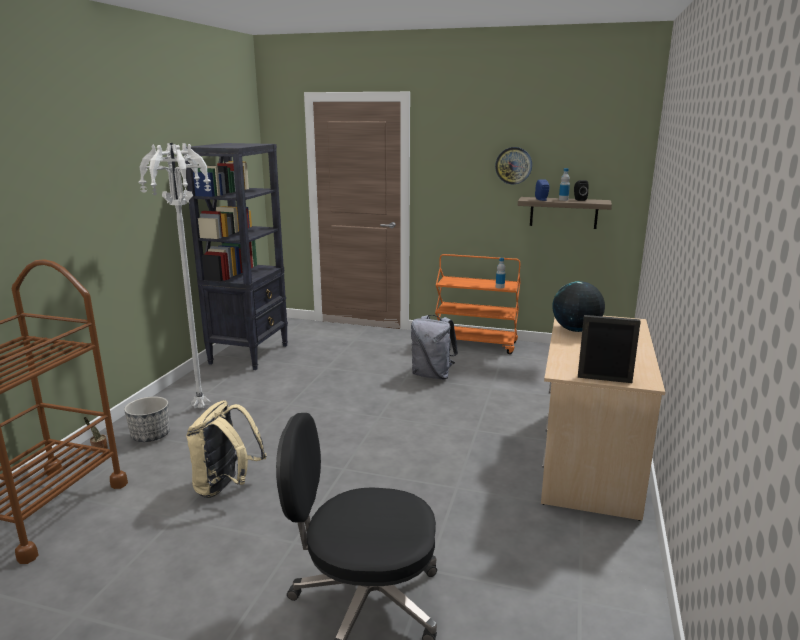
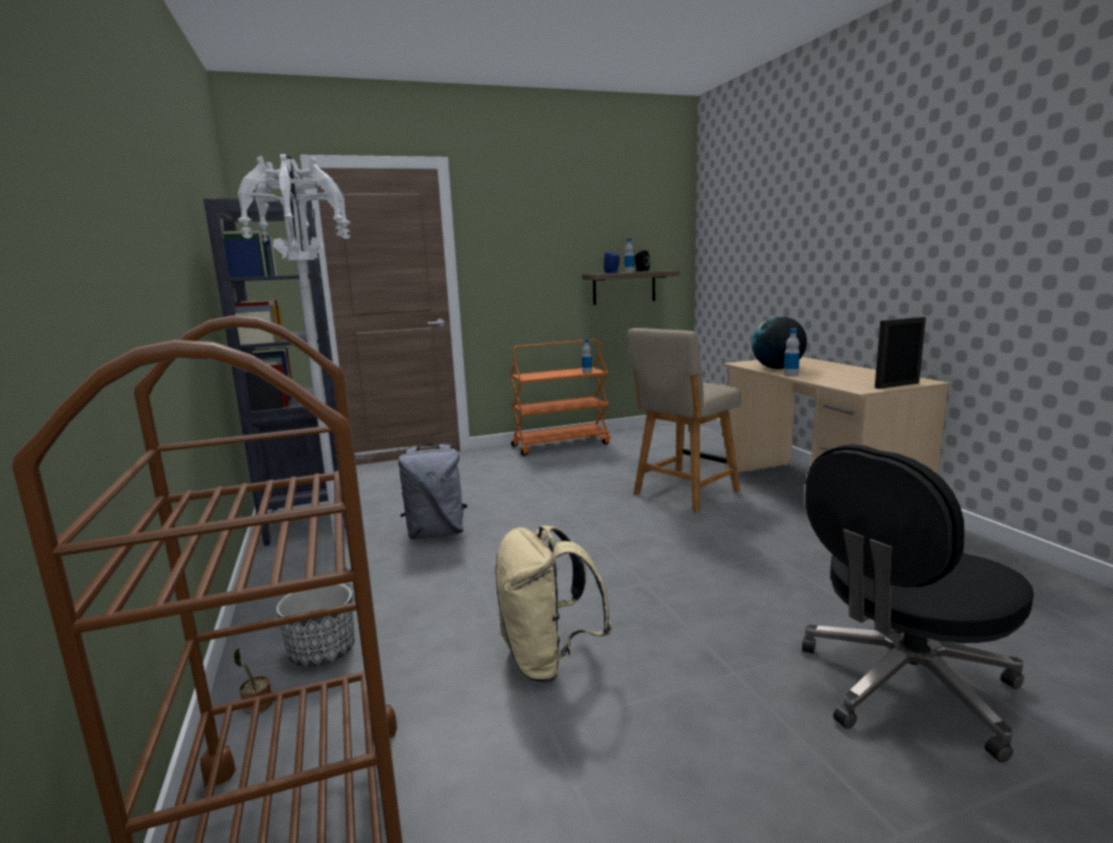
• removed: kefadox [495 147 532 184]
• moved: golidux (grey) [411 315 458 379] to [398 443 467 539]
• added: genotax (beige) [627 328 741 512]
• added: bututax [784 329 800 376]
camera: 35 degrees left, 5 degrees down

= = = = = = =

● **What to work on**
Copy out all the data exactly, skipping the pictures.

● **Task output**
• removed: kefadox [495 147 532 184]
• moved: golidux (grey) [411 315 458 379] to [398 443 467 539]
• added: genotax (beige) [627 328 741 512]
• added: bututax [784 329 800 376]
camera: 35 degrees left, 5 degrees down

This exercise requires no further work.